Queen consort of Goryeo
- Tenure: 1035–1036
- Coronation: 1035
- Predecessor: Queen Gyeongseong
- Successor: Queen Yongui
- Died: 1036 Goryeo
- Burial: July 1036 Hyeolleung tomb
- Spouse: Jeongjong of Goryeo ​(before 1035)​
- Issue: Wang Hyeong

Regnal name
- Princess Yeonheung (연흥궁주; 延興宮主; until 1035); Gracious Consort Han (혜비 한씨; 惠妃 韓氏; Hye-Bi; 1035–1035); Princess Consort (Queen) Jeongsin (정신왕비; 定信王妃; 1035–1036);

Posthumous name
- Queen Jeongui Myeongdal Huimok Yongsin 정의명달희목용신왕후 (定懿明達禧穆容信王后)
- House: Danju Han (by birth) House of Wang (by marriage)
- Father: Han-Jo (한조)
- Religion: Buddhism

= Queen Yongsin =

Goryeo queen consort (fl. 11th century)

Queen Yongsin of the Danju Han clan (d. 1036) or Princess Consort Jeongsin was a Korean queen consort as the first wife of Jeongjong of Goryeo.

==Biography==
=== Biography ===
The future Queen Yongsin was born as the daughter of Han-Jo and the younger sister of Han-Gyu, also the older sister of her future husband's second wife, Queen Yongui. Not like the other Goryeo queens, she had no any blood-relation with Jeongjong from their initial family and this marriage was just a noble and royal family.

They were married while Jeongjong was still "Prince Pyeongyang" and after his ascension to the throne, she became his queen consort and given royal title as Princess Yeonheung.

In 1035, she bore Jeongjong a son named Wang-Hyeong, which she then honoured as Gracious Consort Han (Hye-Bi) and Princess Consort Jeongsin not long after her first promoted.

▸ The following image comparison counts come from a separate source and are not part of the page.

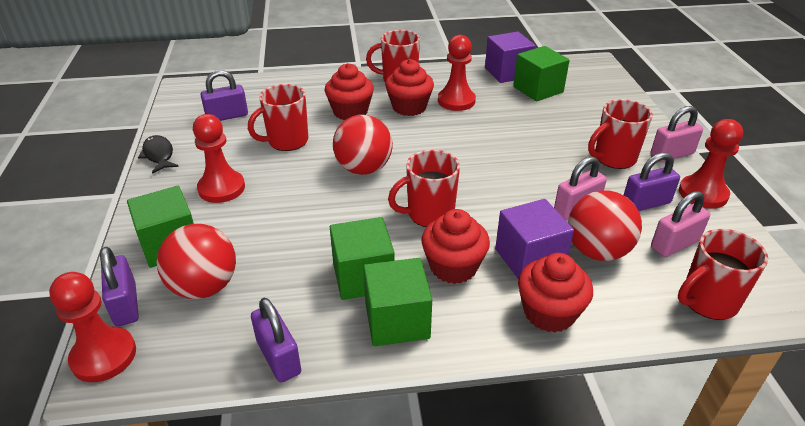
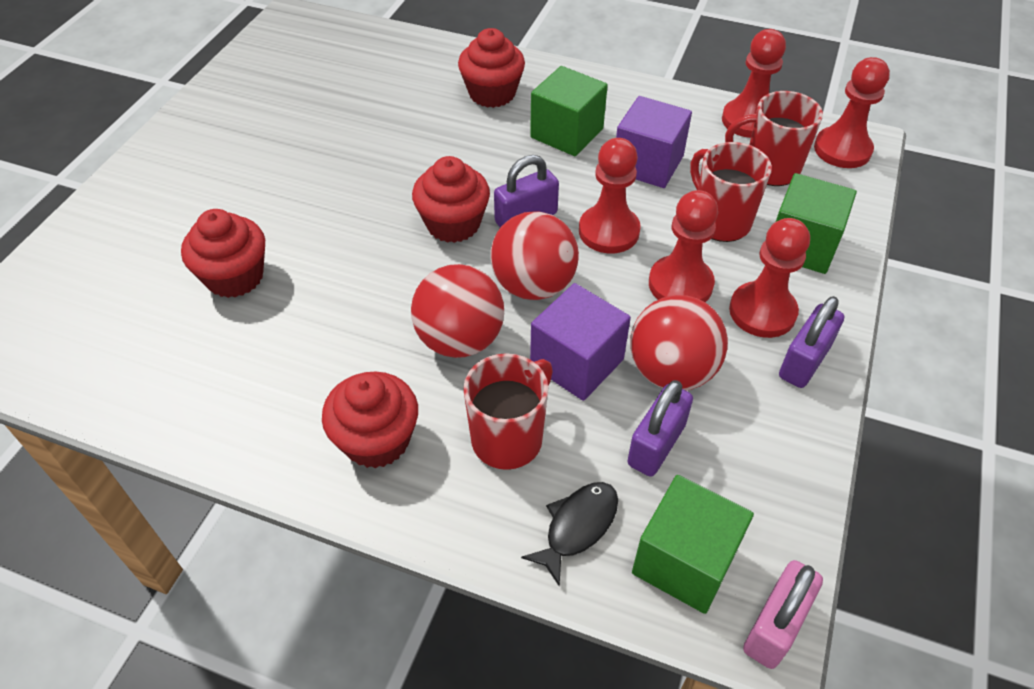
green cube: 4 -> 3
pink padlock: 3 -> 1
purple padlock: 4 -> 3
red mug: 5 -> 3
red pawn: 4 -> 5

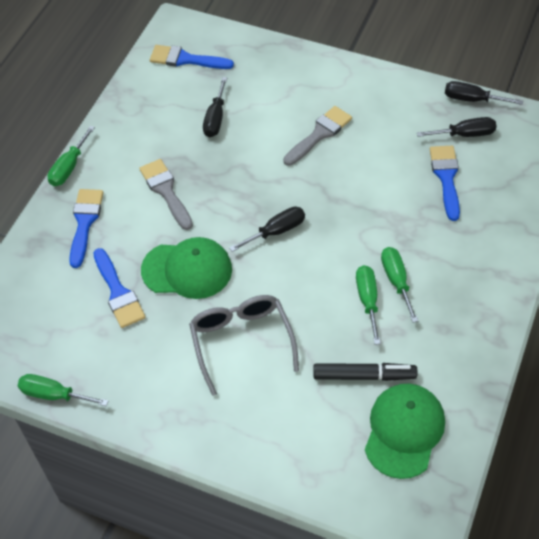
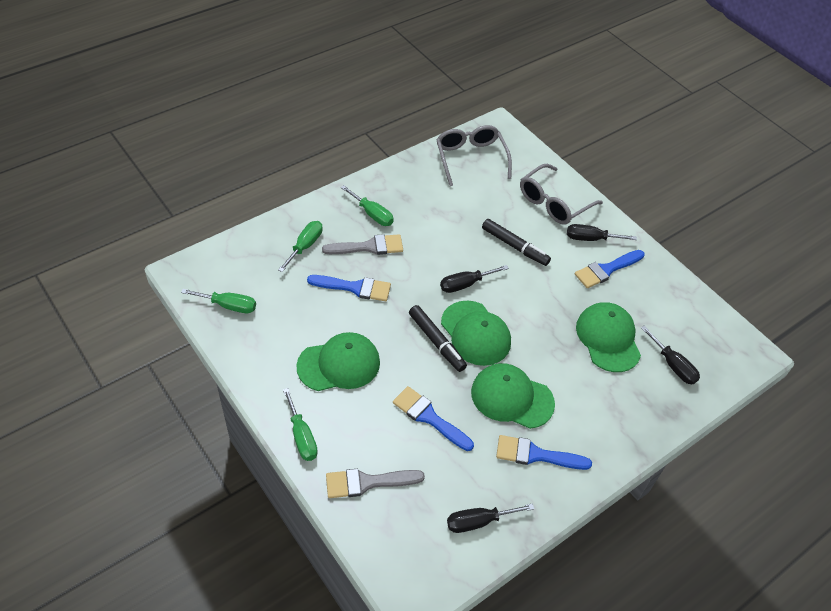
black marker: 1 -> 2
green cap: 2 -> 4
grey glasses: 1 -> 2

Meanwhile, in 1036, the Queen died and was buried in "Hyeolleung Tomb" with received her full posthumous name in 1048 (2nd year reign of Munjong of Goryeo).

===Posthumous name===
- In October 1056 (10th year reign of King Munjong), name Jeong-ui was added.
- In April 1140 (18th year reign of King Injong), name Myeong-dal was added.
- In October 1253 (40th year reign of King Gojong), name Hui-mok was added to her posthumous name too.